Une étape importante vient d’être franchie mardi 26 mars 2024 : dans la foulée du Parlement, le Conseil Européen vient d’adopter l’EMFA, « European Media Freedom Act ».
Expression d’un règlement européen sur l’indépendance et la liberté des médias, ce texte qui sera bientôt adopté par le Conseil Européen et publié au Journal officiel, entrera en vigueur auprès de chaque Etat-membre.
L’EMFA représente un projet communautaire unique et global. Son objectif : protéger la liberté et l’indépendance des médias dans leur fonctionnement, mais son périmètre est aussi valide sur les plateformes en ligne où il imposera notamment une série de mesures de transparence pour préserver leur pluralisme
Des mesures concrètes pour protéger les journalistes et les médias
L’indépendance des journalistes et des médias est au centre des mesures envisagées par l’EMFA. Il sera par exemple interdit aux autorités, quel que soit leur nature, de faire pression sur les journalistes et les rédacteurs en chef pour qu’ils révèlent leurs sources, par exemple en les plaçant en détention, ou en leur infligeant des sanctions.

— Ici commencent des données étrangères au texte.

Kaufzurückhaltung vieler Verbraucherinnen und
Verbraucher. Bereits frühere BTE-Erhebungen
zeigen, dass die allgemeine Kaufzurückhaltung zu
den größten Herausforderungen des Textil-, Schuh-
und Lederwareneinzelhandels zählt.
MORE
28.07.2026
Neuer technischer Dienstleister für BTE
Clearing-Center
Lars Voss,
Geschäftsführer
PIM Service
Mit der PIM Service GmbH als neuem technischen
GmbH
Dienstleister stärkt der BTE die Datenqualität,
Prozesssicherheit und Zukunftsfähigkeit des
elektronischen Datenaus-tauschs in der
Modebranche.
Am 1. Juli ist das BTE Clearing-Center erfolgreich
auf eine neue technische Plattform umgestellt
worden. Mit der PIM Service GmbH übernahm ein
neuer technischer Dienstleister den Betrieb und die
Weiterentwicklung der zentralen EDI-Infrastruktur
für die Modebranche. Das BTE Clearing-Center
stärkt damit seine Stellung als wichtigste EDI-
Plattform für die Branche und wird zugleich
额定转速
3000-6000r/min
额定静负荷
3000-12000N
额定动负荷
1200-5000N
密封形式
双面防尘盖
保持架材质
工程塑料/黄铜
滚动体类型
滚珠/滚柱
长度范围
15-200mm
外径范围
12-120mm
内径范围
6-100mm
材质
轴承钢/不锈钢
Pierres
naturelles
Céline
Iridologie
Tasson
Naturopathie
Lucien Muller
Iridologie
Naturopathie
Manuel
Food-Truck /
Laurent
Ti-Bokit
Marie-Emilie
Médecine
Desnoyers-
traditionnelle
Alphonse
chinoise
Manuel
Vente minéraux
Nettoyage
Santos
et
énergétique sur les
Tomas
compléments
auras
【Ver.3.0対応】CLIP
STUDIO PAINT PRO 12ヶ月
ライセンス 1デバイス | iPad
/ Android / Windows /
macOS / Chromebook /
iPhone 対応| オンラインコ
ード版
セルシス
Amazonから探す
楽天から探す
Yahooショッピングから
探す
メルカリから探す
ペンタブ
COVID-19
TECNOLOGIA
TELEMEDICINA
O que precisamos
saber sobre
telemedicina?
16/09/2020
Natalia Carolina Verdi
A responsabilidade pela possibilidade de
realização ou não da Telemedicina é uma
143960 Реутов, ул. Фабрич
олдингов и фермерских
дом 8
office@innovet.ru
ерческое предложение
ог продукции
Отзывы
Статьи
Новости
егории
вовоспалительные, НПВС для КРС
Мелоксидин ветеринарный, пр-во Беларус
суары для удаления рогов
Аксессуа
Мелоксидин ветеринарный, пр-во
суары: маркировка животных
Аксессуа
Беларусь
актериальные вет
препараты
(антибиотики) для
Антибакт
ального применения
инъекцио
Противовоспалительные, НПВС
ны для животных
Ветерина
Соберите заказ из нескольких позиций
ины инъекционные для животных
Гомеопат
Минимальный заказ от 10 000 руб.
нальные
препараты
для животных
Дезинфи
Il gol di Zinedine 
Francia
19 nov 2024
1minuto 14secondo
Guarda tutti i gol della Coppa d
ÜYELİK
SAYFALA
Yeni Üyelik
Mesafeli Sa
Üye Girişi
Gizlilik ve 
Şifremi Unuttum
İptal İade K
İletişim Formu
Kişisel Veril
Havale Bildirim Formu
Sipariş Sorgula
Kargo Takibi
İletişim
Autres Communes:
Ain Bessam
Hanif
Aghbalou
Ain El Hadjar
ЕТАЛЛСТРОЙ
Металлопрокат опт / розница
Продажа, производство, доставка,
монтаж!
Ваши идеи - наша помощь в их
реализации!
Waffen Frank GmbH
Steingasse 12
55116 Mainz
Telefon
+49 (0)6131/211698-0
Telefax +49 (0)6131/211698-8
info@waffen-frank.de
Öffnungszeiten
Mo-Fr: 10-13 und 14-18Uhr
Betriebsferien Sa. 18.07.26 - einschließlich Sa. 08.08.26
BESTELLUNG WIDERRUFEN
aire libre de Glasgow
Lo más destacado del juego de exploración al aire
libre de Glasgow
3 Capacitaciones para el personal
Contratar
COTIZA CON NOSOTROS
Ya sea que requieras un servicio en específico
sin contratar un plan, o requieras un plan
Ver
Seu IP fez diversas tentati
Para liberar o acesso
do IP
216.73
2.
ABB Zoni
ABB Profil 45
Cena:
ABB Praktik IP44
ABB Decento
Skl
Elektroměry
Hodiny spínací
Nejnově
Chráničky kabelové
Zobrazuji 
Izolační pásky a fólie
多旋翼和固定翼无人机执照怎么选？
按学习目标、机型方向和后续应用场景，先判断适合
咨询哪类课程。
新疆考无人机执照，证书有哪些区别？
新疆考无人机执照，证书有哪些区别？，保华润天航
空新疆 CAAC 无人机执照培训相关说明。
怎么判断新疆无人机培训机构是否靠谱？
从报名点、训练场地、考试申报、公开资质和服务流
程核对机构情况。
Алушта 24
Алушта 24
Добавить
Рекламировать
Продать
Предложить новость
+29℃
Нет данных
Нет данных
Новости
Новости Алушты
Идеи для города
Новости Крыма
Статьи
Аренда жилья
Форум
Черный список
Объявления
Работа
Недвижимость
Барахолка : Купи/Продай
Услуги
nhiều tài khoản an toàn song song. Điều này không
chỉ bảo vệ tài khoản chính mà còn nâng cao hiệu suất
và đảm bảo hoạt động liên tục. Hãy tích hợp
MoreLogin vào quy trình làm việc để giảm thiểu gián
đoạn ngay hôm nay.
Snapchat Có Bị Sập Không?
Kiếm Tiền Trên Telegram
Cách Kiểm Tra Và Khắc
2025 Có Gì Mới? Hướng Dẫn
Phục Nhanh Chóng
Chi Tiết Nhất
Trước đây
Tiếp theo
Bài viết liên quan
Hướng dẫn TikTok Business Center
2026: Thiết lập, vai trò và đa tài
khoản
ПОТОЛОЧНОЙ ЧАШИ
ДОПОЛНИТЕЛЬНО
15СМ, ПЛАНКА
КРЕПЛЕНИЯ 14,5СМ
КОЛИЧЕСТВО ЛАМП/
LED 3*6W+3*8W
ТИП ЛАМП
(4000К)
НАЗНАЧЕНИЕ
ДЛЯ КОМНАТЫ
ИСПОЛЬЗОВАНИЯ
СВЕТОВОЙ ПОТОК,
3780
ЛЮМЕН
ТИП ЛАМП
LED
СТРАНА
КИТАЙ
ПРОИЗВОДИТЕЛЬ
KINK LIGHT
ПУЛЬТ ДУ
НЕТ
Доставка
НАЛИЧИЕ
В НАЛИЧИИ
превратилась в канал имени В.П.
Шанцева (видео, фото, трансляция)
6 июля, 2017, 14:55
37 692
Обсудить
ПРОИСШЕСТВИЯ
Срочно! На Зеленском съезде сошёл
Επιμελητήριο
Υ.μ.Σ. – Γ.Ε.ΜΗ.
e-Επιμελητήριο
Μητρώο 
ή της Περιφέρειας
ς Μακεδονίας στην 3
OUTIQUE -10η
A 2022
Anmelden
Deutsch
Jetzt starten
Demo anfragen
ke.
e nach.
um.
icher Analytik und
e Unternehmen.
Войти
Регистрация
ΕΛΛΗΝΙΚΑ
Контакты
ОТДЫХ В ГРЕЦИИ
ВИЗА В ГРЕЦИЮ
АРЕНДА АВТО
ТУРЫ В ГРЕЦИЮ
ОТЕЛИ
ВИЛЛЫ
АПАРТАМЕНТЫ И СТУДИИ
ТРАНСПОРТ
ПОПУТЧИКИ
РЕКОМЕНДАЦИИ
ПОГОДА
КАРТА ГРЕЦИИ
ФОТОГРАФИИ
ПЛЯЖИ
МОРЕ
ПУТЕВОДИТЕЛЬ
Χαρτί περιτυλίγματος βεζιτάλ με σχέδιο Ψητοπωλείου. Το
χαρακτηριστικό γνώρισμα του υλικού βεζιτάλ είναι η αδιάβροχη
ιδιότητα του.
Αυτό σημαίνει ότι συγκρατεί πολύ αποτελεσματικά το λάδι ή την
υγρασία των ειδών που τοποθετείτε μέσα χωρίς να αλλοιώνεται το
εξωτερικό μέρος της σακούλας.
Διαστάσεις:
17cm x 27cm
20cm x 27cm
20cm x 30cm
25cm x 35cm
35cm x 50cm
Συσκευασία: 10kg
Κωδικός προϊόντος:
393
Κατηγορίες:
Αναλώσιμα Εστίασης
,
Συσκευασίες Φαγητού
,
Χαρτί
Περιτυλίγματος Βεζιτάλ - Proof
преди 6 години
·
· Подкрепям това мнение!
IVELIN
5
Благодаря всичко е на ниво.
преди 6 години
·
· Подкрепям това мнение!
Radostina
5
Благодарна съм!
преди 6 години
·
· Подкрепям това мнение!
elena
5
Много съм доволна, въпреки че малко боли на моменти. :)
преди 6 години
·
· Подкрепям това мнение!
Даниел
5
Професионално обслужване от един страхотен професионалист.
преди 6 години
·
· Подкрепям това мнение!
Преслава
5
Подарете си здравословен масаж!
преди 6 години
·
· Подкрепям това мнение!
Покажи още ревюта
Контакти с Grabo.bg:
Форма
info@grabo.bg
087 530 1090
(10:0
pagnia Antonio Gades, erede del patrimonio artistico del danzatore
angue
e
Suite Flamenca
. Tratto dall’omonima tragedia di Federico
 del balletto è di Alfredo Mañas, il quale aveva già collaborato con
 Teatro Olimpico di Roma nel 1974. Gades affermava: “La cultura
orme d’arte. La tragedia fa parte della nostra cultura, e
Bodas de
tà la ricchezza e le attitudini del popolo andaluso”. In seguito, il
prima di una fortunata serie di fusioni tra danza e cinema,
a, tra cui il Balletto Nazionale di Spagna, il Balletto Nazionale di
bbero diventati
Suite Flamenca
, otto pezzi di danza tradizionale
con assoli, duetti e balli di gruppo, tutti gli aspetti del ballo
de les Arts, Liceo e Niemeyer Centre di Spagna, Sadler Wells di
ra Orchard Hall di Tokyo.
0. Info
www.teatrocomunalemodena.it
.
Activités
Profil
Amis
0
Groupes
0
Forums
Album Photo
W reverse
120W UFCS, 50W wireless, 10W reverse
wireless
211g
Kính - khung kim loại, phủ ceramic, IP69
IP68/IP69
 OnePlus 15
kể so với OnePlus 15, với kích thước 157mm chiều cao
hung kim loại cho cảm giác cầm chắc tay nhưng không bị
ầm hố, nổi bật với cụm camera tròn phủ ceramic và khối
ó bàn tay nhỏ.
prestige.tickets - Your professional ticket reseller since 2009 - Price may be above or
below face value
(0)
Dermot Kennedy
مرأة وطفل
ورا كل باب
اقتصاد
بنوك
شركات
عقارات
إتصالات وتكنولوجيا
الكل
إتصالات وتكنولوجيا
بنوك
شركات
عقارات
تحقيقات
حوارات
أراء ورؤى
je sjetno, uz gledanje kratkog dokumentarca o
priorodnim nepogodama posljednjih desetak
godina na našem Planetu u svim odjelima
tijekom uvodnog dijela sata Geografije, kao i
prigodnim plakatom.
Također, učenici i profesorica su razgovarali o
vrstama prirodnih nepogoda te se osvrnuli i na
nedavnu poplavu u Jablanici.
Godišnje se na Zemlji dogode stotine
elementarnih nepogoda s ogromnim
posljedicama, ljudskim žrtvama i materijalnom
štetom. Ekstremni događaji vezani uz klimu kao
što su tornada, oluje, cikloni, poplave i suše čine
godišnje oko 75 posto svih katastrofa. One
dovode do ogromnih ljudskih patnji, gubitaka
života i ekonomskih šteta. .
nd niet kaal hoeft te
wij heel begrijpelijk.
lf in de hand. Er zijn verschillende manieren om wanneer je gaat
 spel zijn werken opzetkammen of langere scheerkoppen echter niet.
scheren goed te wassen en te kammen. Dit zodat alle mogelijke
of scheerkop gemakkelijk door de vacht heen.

L’indépendance des médias publics devra aussi être garantie pour éviter qu’ils ne soient utilisés à des fins politiques en leur garantissant par exemple un financement durable et prévisible dans le temps, mais aussi en prévoyant ces financements dans des procédures objectives et transparentes.
Une réglementation également opérationnelle pour les résaux sociaux
La présence des médias indépendants et de sources fiables sur les grandes plateformes en ligne (Facebook, X, Instagram…) posaient jusqu’à présent une série de difficultés dès lors qu’elle dépendait des règles dictées par ces plateformes. Avec l’EMFA, il ne sera plus possible pour les plateformes de restreindre, voire de supprimer arbitrairement le contenu des médias indépendants. Ces derniers devront être également clairement identifiés par les plateformes auprès des utilisateurs et des utilisatrices comme relevant de la presse indépendante et dont les sources sont fiables.
De la transparence sur qui possède quoi ?
Le pluralisme représente une autre thématique centrale de l’EMFA pour préserver l’indépendance et la liberté des médias. Une série de mesure de transparence seront imposées aux médias pour permettre aux citoyens et citoyennes, mais aussi aux régulateurs de monitorer régulièrement le niveau de concentration du marché médiatique. L’ensemble des médias devront fournir les informations nécessaires et faire savoir qui les contrôle et quels intérêts peuvent influencer leur travail. Ces obligations de transparence concerneront aussi les fonds qu’ils perçoivent provenant de la publicité politique et de toutes aides financières d’Etats, y compris de pays tiers. Les Etats membres seront également tenus d’introduire des règles procédurales qui permettent d’évaluer la concentration de leurs médias et le risque sur le pluralisme.
Un rôle de premier plan pour les régulateurs de média
Dans le cadre de l’EMFA, les régulateurs de médias occuperont une place importante à différents niveaux.
Au niveau européen d’abord. Le groupe européen des régulateurs de médias (ERGA) qui est composé par les régulateurs nationaux changera de nom pour devenir le « Board » et se verra attribuer de nouvelles missions.
Sur demande de la Commission ou de sa propre initiative, il devra remettre une série d’avis et de recommandations, notamment sur les mesures mise en œuvre par les plateformes en ligne, ou encore sur la concentration des médias dans les différents Etats-membres, surtout lorsque cette dernière pourrait affecter le bon fonctionnement du marché médiatique. L’EMFA impose que les méthodes de mesure de l’audience respectent les principes de transparence, d’impartialité, d’inclusion, de proportionnalité, de non-discrimination et de vérifiabilité. Sur cette question, le Board aura un rôle à jouer dans l’échange de bonnes pratiques relatives au déploiement des systèmes de mesure de l’audience.
Le Board deviendra également le médiateur pour résoudre les conflits éventuels entre les médias, les plateformes en ligne et les régulateurs. À titre d’exemple, si un média n’est pas satisfait du traitement qui lui est réservé par une plateforme en ligne, il pourra faire appel au Board pour encadrer le dialogue.
Au niveau national enfin, les régulateurs verront leurs missions élargies. Ils devront notamment développer des bases de données nationales sur la propriété des médias et seront responsables de l’évaluation de l’impact de la concentration des médias sur le pluralisme et l’indépendance éditoriale.